Sitôt le jour paru, on s’empresse d’aller revoir les coins aimés du parc, et la fontaine, et le petit lac, et la ferme; de s’enquérir des chevaux, du bateau, des plantations.

On cause avec la fermière, qui vous présente, en souriant, une belle galette toute chaude. On suit le garde-chasse, qui vous raconte les histoires du voisinage tout en faisant sa tournée. Les clochettes des troupeaux vous charment, aussi bien que la chanson monotone du petit pâtre qui a grandi et aspire au grade de pasteur attitré.

Oui, c’est un bon temps... Mais, les premiers jours passés, l’ombrage des beaux arbres, une campagne aimée, les longues promenades, les histoires du garde-chasse et le bateau même se voilent d’un secret ennui, si une occupation favorite ne vient point vous saisir.
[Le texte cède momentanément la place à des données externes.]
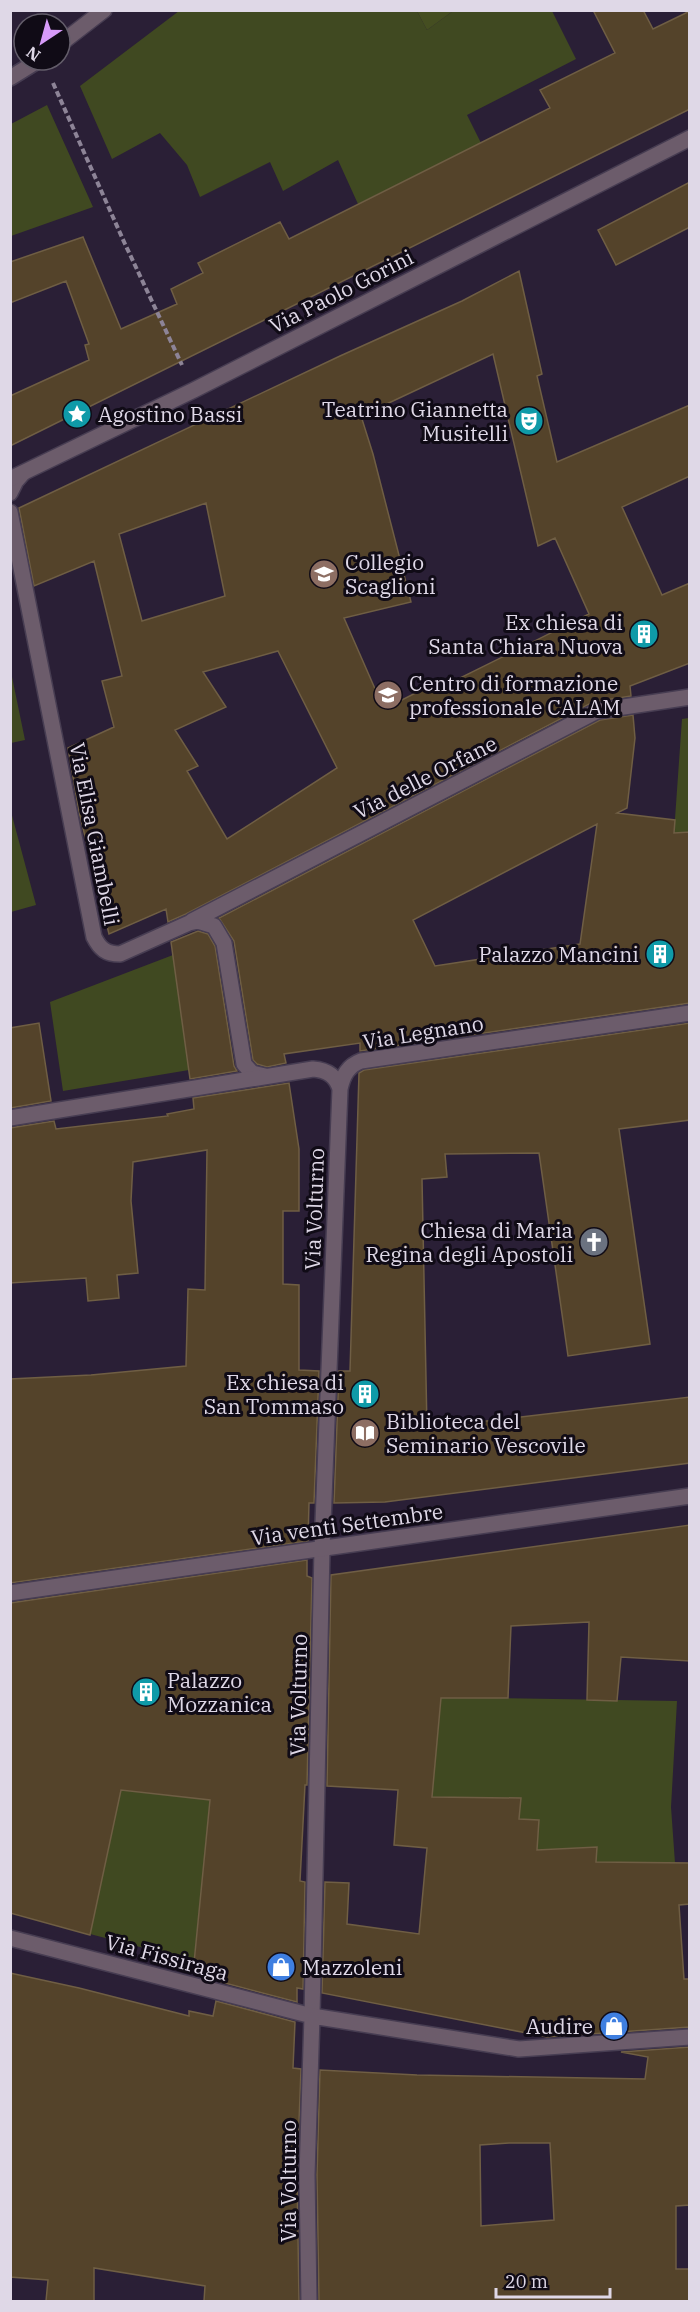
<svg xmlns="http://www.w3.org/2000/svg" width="700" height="2312" font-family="'IBM Plex Serif',serif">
<rect width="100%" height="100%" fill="#2a1f36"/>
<!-- green -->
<path fill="#404921" d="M 179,11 L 417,11 L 427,30 L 453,11 L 552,11 L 576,59 L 467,115 L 481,143 L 358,204 L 338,160 L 283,191 L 270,162 L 200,197 L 187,165 L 160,133 L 112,159 L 80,86 Z
M 47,105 L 93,207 L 11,236 L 11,124 Z
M 11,672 L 25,740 L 11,743 L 10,743 Z
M 689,718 L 689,832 L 674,833 L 682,719 Z
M 10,808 L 36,905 L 11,912 L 10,912 Z
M 173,955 L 189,1070 L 63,1091 L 50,1002 Z
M 441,1697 L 677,1701 L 671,1807 L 675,1863 L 596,1862 L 597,1847 L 593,1847 L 534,1898 L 539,1820 L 519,1819 L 520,1798 L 432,1797 Z
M 121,1790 L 210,1800 L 194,1961 L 90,1934 Z"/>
<!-- forest -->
<path fill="#454e21" d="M 417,11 L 453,11 L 427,30 Z"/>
<!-- building -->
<path fill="#54432a" stroke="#6f5e44" stroke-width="1.5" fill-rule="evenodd" d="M 593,10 L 643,10 L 653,29 L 690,11 L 690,109 L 10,446 L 10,396 L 89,360 L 85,345 L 89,344 L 66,281 L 10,303 L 10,262 L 83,237 L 121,329 L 177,304 L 171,289 L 203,273 L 198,263 L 280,222 L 289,239 L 550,108 L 540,90 L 615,53 Z
M 690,182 L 690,227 L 616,265 L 598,230 Z
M 519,271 L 542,374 L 537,376 L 557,462 L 690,405 L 690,476 L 622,507 L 662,595 L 690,583 L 690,663 L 630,686 L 631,696 L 593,702 L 186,914 L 168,922 L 166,909 L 109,934 L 79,812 L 68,748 L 114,727 L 102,681 L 122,676 L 94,561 L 34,586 L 19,508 L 340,356 L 462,301 ZM 493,354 L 538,546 L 555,538 L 589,614 L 442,687 L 439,681 L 398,702 L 388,684 L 376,691 L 344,618 L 411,602 L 373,454 L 361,416 ZM 206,503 L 225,596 L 142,621 L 119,534 ZM 278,651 L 337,768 L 227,839 L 187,771 L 198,766 L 175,730 L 226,707 L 203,672 Z
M 633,715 L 635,738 L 627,808 L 617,813 L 675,820 L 674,833 L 690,832 L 690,1003 L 360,1051 L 360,1043 L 284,1054 L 286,1063 L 267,1067 L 257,1064 L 253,1060 L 234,941 L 219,918 L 600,720 ZM 597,824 L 580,944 L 435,966 L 413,920 Z
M 198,931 L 208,934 L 215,946 L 234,1066 L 237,1071 L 190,1079 L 171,942 Z
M 39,1023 L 51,1101 L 10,1108 L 10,1028 Z
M 690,1023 L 690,1120 L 619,1129 L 650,1344 L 568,1356 L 539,1153 L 445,1154 L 447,1177 L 422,1179 L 427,1428 L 690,1397 L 690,1463 L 385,1502 L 334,1503 L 339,1371 L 350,1371 L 359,1073 L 364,1070 Z
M 289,1083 L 299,1149 L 299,1211 L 283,1211 L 283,1284 L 299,1285 L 299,1370 L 319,1371 L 314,1503 L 309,1503 L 308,1541 L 10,1583 L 10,1379 L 91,1375 L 186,1366 L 188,1289 L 205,1290 L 207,1150 L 133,1162 L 131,1201 L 138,1273 L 117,1275 L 119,1298 L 88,1301 L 86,1278 L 10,1283 L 10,1128 L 54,1121 L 56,1129 L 168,1116 L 167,1114 L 194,1109 L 193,1098 Z
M 690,1525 L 690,1661 L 621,1657 L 617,1701 L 587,1700 L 589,1622 L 511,1626 L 508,1698 L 441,1698 L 432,1797 L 521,1798 L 519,1819 L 539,1820 L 537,1850 L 597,1847 L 596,1862 L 690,1863 L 690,1904 L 679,1905 L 684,1979 L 690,1979 L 690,2027 L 547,2037 L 322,1993 L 325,1882 L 349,1883 L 347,1924 L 419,1934 L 427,1848 L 394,1845 L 398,1790 L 327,1786 L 331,1575 Z
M 307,1560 L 307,1576 L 312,1578 L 307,1785 L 305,1785 L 300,1881 L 305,1882 L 303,1989 L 297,1988 L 297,2002 L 221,1982 L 224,1970 L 194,1963 L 210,1800 L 121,1790 L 90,1935 L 10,1913 L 10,1603 Z
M 10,1973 L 79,1988 L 189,2016 L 189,2011 L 213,2016 L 216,2001 L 295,2022 L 293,2068 L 301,2069 L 297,2175 L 299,2301 L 204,2301 L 205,2286 L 94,2268 L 94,2301 L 46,2301 L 48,2280 L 10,2277 Z
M 690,2047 L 690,2205 L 676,2206 L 676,2269 L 690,2269 L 690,2301 L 319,2301 L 317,2175 L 320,2070 L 417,2075 L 645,2079 L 648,2057 L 621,2052 ZM 509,2143 L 550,2143 L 554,2220 L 481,2226 L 480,2145 Z"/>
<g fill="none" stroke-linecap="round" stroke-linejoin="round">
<!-- service casing -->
<g stroke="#473d52" stroke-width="18">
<path id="service" d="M 10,493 L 16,481 L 23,473
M 10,512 L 94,937 C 100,949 106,954 120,954 L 189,923 L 198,921 L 214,926 L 224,943 L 244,1064 L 252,1073 L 265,1076
M 192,921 L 597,711 L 690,697
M 312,2016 L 322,1549"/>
</g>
<!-- minor casing -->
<g stroke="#473d52" stroke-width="18">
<path id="minor" d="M 10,479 L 194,390 L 690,138
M 10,1118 L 313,1069 C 327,1070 336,1076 340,1089
M 322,1549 L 340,1089 C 343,1075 348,1066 361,1061 L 690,1013
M 10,1593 L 690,1496
M 10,1938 L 312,2016 L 519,2049 L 690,2037
M 309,2302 L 307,2175 L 312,2016"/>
</g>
<!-- tertiary casing -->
<g stroke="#473d52" stroke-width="18">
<path id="tertiary" d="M 60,44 L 104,10
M 10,78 L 39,60"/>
</g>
<!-- path -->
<path stroke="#8d8497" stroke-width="4" stroke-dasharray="6 3" stroke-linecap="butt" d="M 53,83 L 125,244 L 182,365"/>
<!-- service -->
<use href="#service" stroke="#6c5c6b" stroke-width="15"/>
<!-- minor -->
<use href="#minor" stroke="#6c5c6b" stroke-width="15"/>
<!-- tertiary -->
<use href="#tertiary" stroke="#6c5c6b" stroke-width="15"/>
</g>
<!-- icons -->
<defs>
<g id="sight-disc" transform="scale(1.5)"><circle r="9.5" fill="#0f9aa8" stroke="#100b16"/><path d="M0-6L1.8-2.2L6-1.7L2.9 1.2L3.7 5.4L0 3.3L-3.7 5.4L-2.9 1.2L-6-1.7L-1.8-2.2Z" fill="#fff"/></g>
<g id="theatre-disc" transform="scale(1.5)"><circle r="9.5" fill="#0f9aa8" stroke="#100b16"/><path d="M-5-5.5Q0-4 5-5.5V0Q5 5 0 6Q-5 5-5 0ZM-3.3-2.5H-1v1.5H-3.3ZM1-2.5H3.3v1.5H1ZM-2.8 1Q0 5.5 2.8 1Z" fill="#fff"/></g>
<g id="school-disc" transform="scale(1.5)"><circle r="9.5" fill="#8d6e63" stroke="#100b16"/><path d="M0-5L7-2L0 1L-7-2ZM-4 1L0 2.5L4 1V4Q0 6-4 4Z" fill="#fff"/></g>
<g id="building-disc" transform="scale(1.5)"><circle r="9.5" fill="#0f9aa8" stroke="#100b16"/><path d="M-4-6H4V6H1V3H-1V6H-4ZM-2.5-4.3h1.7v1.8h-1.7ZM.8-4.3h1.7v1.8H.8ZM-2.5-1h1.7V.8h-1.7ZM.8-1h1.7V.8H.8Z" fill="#fff"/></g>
<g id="church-disc" transform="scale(1.5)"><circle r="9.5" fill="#6b7280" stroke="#100b16"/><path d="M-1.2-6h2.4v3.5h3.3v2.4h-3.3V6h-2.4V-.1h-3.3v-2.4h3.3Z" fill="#fff"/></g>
<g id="library-disc" transform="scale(1.5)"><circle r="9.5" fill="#8d6e63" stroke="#100b16"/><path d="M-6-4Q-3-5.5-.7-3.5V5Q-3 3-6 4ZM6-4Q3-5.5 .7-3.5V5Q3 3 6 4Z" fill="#fff"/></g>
<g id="shop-disc" transform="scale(1.5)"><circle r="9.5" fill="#3f7fe0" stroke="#100b16"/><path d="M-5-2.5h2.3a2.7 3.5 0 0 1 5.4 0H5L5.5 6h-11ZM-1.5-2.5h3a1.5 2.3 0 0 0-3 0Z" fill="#fff"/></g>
</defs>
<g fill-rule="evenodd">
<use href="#sight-disc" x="77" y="414"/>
<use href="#theatre-disc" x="529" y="421"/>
<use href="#school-disc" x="324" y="574"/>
<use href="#building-disc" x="644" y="634"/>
<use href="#school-disc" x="388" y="695"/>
<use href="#building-disc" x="660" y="954"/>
<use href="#church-disc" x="594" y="1242"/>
<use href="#building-disc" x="365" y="1394"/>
<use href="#library-disc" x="365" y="1433"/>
<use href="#building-disc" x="146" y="1692"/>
<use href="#shop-disc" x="281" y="1967"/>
<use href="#shop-disc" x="614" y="2026"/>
</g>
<g text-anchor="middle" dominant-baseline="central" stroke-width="6" stroke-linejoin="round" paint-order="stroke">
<!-- street labels -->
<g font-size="21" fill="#dfd8e7" stroke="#100b16">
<text transform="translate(341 291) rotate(-27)">Via Paolo Gorini</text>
<text transform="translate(425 777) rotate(-27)">Via delle Orfane</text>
<text transform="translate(95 834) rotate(79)">Via Elisa Giambelli</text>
<text transform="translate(423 1032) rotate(-9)">Via Legnano</text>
<text transform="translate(314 1209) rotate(-88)">Via Volturno</text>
<text transform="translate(347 1524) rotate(-8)">Via venti Settembre</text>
<text transform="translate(298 1695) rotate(-89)">Via Volturno</text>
<text transform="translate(167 1957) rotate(15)">Via Fissiraga</text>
<text transform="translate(288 2181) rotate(-90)">Via Volturno</text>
</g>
<!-- poi labels -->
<g font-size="21" fill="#dfd8e7" stroke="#100b16" text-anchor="end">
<text x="508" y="409">Teatrino Giannetta<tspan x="508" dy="24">Musitelli</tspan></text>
<text x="98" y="414" text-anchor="start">Agostino Bassi</text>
<text x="345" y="562" text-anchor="start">Collegio<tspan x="345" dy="24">Scaglioni</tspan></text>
<text x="623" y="622">Ex chiesa di<tspan x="623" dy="24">Santa Chiara Nuova</tspan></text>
<text x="409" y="683" text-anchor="start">Centro di formazione<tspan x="409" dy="24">professionale CALAM</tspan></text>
<text x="639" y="954">Palazzo Mancini</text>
<text x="573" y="1230">Chiesa di Maria<tspan x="573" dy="24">Regina degli Apostoli</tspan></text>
<text x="344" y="1382">Ex chiesa di<tspan x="344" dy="24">San Tommaso</tspan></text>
<text x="386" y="1421" text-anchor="start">Biblioteca del<tspan x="386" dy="24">Seminario Vescovile</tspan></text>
<text x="167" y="1680" text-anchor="start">Palazzo<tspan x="167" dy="24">Mozzanica</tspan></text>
<text x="302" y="1967" text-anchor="start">Mazzoleni</text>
<text x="593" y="2026">Audire</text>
</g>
</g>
<!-- border -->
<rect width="700" height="2312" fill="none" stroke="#dfd8e7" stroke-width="24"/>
<!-- north arrow -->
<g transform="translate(42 42) rotate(216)"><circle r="28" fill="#100b16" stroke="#635d6a" stroke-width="1.5"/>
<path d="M0-4.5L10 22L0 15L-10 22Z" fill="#d79bf9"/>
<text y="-9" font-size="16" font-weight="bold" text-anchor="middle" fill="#dfd8e7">N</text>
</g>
<!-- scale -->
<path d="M496 2288v9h114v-9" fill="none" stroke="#dfd8e7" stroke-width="3"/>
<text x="505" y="2288" font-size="18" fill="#dfd8e7" stroke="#100b16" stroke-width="4.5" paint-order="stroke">20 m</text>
</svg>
Il appartient à la vieillesse seule de se complaire dans les souvenirs et de trouver des joies toujours nouvelles dans la contemplation des champs et des bois.

La provision des souvenirs est vite épuisée par la jeunesse, et la méditation inactive n’est pas son fait.

M. Paul, à seize ans, ne faisait point ces réflexions à part lui; mais après huit jours passés à la campagne chez son père, châtelain cultivateur, possesseur d’une belle terre dans le Berri, il avait à peu près épuisé la somme des impressions qu’avait fait naître en lui le retour dans le domaine paternel. Pendant toute l’année scolaire, combien n’avait-il pas fait de projets ajournés aux prochaines vacances? Il lui semblait qu’il n’aurait pas assez de six semaines pour les réaliser. Que de choses il avait à revoir, à dire, à faire. Et cependant en huit jours tout était vu, dit et fait.

D’ailleurs, mariée depuis peu, sa sœur aînée était partie avec son mari pour un long voyage, et quant à Lucie, sa sœur cadette, elle paraissait plus préoccupée de sa poupée et du trousseau d’icelle, que des pensées de monsieur son frère.

Il avait plu tout le jour; la ferme, visitée pour la cinquième fois par M. Paul, lui avait paru fort triste et sombre. Les poules, abritées le long des murs, semblaient pensives, et même, les canards barbottant dans une boue saumâtre étaient silencieux. Le garde, sorti pour tuer un lièvre, avait bien emmené avec lui M. Paul, mais tous deux étaient rentrés bredouilles, passablement mouillés. M. Paul avait, non sans un certain désappointement, trouvé les histoires du garde longues et diffuses, d’autant qu’il les entendait pour la troisième fois sans beaucoup de variantes. Ajoutez à cela que le vétérinaire avait déclaré, le matin, que le poney de M. Paul devait garder l’écurie pendant une semaine, à la suite d’un refroidissement.

On avait bien lu le journal après dîner, mais M. Paul ne trouvait qu’un intérêt médiocre aux nuances de la politique, et, quant aux faits divers, ils étaient déplorablement insignifiants.

M. de Gandelau (c’est le nom du père de Paul) était trop préoccupé des détails de son exploitation et peut-être aussi des soins qu’il était obligé de prendre de sa goutte pour chercher à soulever le voile d’ennui qui flottait devant les regards de monsieur son fils, et Mme de Gandelau, restée sous la triste impression du départ récent de sa fille aînée, travaillait avec une sorte d’acharnement à un ouvrage de tapisserie dont la destination était inconnue à tous et peut-être aussi à la personne qui posait si attentivement points contre points.

«Vous avez reçu une lettre de Marie? fit M. de Gandelau en laissant là le journal.